For the most part, the size of in-house counsel departments appears to be staying flat with 49.5 per cent saying there was no change in their legal team over last year, and if the department did grow, 30.6 per cent said it was because there was more work to be done. Similar to last year, 11.4 per cent said their departments decreased in size and 8.4 per cent said growth meant any positions left vacant were filled.

“With increasing pressure around cost containment in most companies, most in-house departments, along with their counterparts in finance, human resources, operations, etc., are being asked to tightly manage their budget,” says Devonish. “For in-house counsel, this means bringing more work in-house where possible, but also managing external counsel spend when there is a need to retain external counsel.”

Diversity

The majority of in-house counsel who answered the survey still aren’t asking the law firms they deal with to provide a diverse roster of lawyers to work with, whether it be women or minorities — 74.3 per cent indicated they don’t ask (up from 70.9 per cent last year) — they just want “the best person for the file” or said, “They already offer a diverse range; I want the best people.”

“It doesn’t surprise me,” says Devonish. “I think many people think that asking for a diverse roster of lawyers and getting ‘the best lawyer for the file’ are mutually exclusive. The proven fact is having a diverse roster of legal advice ensures you have the best thought, analysis, and advice. I would assert that if you are not working with a diverse roster, you are getting some, but not all, of the best lawyers on your files.”

Not feeling satisfied

Tracking how the in-house/external relationship is doing remains a low priority for law firms. Of the more than 200 respondents to this question, 80.4 per cent said their top law firm had not asked them to complete a written, phone, or in-person satisfaction survey in the last 12 months. However there has been some improvement in this area — five years ago 92 per cent said they had not been asked to complete a satisfaction survey.

Trumper says he has contact with relationship partners several times a year but end-of-project interviews are “quite rare.” He points out: “I spent a long time in private practice and one of the things we tried to emphasize was once you finished a major project for a client call them, take them out for lunch, and find out how we did.”

When it comes to loyalty to firms, several respondents who indicated they had replaced one of their top outside legal service providers in the last two years did so based on partners leaving the firm to go elsewhere. “If there was someone who was a particularly valuable resource to me and they moved I would be happy to follow them to the new firm,” says Trumper. “The person is more important than the platform, I think.”

By the numbers

Total responses to the survey were 298 and came from a cross-section of departments with 9.1 per cent from legal departments with $10 million or more in legal spending in the last fiscal year, 25.3 per cent between $1 million and $3 million, 26.3 per cent between $101,000 and $500,000, and 12.5 per cent spent less than $100,000 in legal costs.

More than half of the respondents were from small legal departments with fewer than five lawyers.
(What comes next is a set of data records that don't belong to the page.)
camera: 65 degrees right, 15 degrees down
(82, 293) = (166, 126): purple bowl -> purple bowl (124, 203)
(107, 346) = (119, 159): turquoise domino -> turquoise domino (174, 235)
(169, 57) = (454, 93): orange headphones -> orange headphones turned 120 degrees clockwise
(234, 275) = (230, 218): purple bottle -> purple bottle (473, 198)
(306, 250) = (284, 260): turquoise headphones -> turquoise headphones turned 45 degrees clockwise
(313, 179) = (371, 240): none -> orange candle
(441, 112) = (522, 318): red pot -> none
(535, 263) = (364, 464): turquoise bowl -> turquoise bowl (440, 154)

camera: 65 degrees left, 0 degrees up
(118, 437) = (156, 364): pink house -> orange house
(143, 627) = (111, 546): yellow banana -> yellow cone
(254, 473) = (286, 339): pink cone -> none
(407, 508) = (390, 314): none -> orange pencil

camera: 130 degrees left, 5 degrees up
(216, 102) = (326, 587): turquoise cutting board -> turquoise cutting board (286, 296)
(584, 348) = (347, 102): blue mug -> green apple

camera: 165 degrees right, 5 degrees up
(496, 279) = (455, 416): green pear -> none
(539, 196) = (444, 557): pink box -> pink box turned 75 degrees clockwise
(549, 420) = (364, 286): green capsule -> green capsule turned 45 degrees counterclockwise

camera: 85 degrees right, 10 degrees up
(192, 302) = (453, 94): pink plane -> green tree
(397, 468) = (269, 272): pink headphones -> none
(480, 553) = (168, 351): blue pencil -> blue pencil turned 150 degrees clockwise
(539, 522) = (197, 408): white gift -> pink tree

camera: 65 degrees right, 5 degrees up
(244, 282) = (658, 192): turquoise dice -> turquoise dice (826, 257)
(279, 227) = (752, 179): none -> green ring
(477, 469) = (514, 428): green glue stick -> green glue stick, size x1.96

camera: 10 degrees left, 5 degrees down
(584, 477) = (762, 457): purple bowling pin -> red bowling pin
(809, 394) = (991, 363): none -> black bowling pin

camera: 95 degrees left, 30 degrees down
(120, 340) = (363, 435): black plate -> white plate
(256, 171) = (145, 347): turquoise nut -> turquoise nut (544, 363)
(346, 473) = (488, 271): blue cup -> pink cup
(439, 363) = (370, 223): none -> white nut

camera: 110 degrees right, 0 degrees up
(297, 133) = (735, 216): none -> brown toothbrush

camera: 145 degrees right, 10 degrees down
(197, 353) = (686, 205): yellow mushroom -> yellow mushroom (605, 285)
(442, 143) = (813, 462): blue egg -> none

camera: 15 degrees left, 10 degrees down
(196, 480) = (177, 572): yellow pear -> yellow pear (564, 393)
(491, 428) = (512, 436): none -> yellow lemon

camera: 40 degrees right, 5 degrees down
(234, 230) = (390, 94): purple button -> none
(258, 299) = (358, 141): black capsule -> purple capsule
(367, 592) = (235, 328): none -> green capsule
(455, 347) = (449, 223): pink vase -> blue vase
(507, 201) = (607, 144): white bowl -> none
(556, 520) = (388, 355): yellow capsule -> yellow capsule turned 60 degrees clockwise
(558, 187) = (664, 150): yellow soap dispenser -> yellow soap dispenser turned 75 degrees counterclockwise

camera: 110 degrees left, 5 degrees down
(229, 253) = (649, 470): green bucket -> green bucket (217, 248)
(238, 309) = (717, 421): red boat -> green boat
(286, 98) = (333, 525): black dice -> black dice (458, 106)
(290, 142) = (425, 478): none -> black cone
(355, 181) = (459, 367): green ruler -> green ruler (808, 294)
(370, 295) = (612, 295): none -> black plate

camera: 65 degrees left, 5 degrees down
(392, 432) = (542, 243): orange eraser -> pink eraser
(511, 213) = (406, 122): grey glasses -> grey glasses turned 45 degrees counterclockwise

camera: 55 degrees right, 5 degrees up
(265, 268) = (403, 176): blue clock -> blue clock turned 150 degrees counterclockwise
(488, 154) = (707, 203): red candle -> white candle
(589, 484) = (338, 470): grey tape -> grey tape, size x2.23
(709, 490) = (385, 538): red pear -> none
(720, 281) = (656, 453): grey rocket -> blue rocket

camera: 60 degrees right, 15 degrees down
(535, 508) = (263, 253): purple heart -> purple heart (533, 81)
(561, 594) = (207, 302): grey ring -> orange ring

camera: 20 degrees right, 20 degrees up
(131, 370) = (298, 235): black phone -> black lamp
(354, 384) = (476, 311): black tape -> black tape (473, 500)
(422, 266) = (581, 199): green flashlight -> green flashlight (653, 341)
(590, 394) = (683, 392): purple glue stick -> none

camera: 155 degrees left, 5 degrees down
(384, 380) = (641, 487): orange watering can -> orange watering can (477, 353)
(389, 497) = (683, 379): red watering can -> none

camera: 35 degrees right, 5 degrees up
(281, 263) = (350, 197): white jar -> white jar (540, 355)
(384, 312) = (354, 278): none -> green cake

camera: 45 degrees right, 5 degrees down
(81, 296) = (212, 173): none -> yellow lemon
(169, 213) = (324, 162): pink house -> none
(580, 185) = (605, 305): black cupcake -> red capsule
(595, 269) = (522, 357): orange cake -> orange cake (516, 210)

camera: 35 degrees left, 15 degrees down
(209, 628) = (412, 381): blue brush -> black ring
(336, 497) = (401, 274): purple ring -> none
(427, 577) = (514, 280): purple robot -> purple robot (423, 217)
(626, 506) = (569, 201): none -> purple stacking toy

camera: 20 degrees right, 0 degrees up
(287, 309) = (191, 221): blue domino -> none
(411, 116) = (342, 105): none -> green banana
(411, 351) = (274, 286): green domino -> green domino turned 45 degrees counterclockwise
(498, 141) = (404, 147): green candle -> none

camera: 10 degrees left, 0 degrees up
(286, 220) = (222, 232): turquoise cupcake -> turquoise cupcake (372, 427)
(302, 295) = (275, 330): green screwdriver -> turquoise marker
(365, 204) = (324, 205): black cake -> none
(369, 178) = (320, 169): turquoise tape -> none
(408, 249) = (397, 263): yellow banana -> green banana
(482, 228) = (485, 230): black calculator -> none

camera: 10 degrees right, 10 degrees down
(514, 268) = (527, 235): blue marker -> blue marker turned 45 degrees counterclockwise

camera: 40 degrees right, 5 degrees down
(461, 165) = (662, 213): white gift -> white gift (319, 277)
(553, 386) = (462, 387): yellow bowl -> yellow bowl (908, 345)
Responses came from a variety of sectors: 21.9 per cent from financial services, 19.2 per cent from government, 14.8 per cent from industry and manufacturing, with the balance falling in under services (11.8 per cent), resources (10.8 per cent), technology (9.4 per cent), professional services (6.1 per cent), and non-profit (6.1 per cent).

Litigation was the primary area of practice corporate counsel outsource at 82.4 per cent — a jump from 74.2 per cent in 2012. Employment law remained in second spot at 47.3 per cent — an increase of five per cent compared to last year. Intellectual property matters came in third at 33.5 per cent followed closely by regulatory matters at 32.6 per cent and tax at 30.1 per cent.